Lczero Neural Network Chess Benchmarks With OpenCL Radeon vs. NVIDIA
Yesterday I posted a number of Lczero chess engine benchmarks on NVIDIA GPUs using its OpenCL back-end as well as its CUDA+cuDNN back-end, which offered massive performance gains compared to CL on the many tested NVIDIA GPUs. With the CUDA+cuDNN code performing so much better than OpenCL, some wondered whether NVIDIA was intentionally gimping their OpenCL performance. Well, here are results side-by-side now with Radeon GPUs on OpenCL.
With the interesting LCZero chess engine being available now by the Phoronix Test Suite, I carried out some additional tests of this chess engine powered by neural networks while running on a Ryzen Threadripper 2990WX and re-testing all of the NVIDIA cards with OpenCL as well as the Polaris/Vega Radeon cards while running ROCm 2.0.
From the earlier article has the CUDA+cuDNN results for those interested while this is just the OpenCL look. Additionally, a reference run was carried out with the LCZero BLAS back-end while making use of OpenBLAS on the Ryzen Threadripper 2990WX for seeing how the CPU-based performance compares for this open-source project.
The Radeon OpenCL performance with LCZero was coming in well short of expectations. Keep in mind the NVIDIA results were still done using OpenCL while if switching over to the CUDA+cuDNN back-end the results can be multiple times faster especially with FP16 on the NVIDIA Turing hardware, as shown in yesterday's article.

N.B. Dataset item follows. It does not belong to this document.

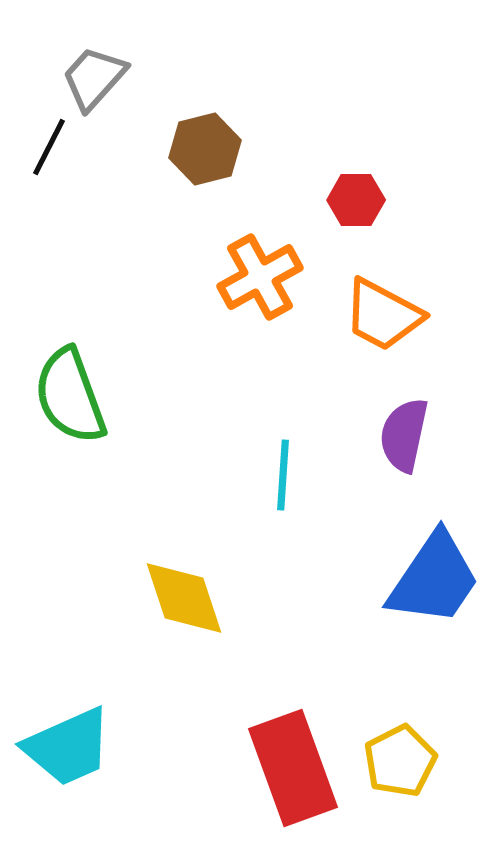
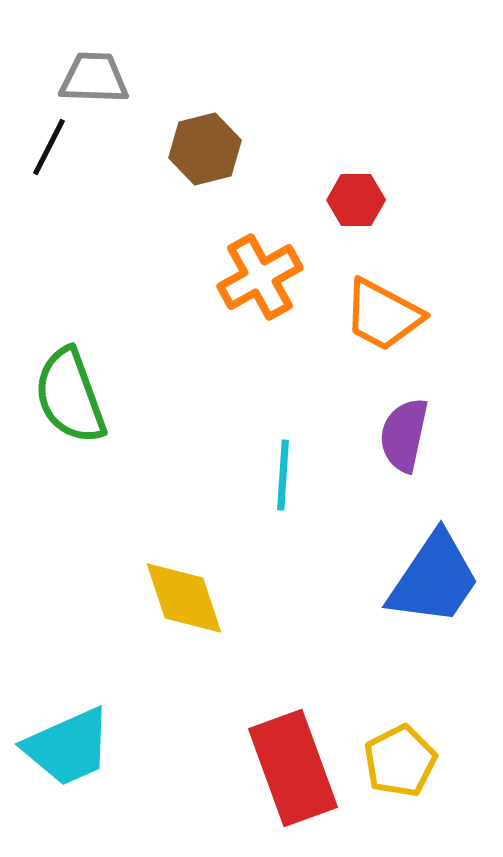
gray trapezoid: rotated 50 degrees clockwise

The Radeon/Polaris data itself was rather odd given the positioning of the cards, either due to an LCZero and/or ROCm 2.0 shortcoming.

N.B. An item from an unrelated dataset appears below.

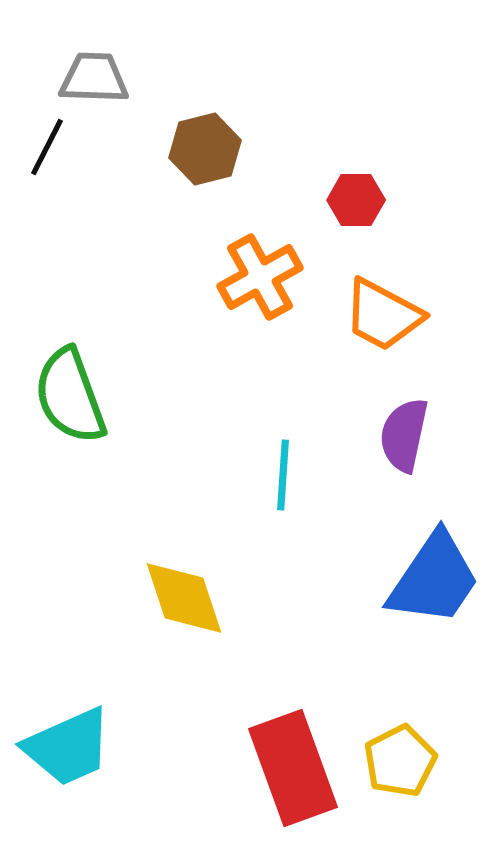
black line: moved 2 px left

It's very well possible the LCZero code isn't as tuned as their CUDA code-base, but at least these results appear to show that NVIDIA isn't intentionally crippling their OpenCL driver to make CUDA look better, well, if they are the ROCm performance is just even more drastically behind. Regardless, at least OpenCL out of either GPU vendor is much faster than running this neural network chess benchmark on the CPU with OpenBLAS. Those wanting to try out LCZero on your own system can install the Phoronix Test Suite and run phoronix-test-suite benchmark lczero. Certainly lczero is most worthwhile for now with the CUDA+cuDNN back-end for drastically better performance.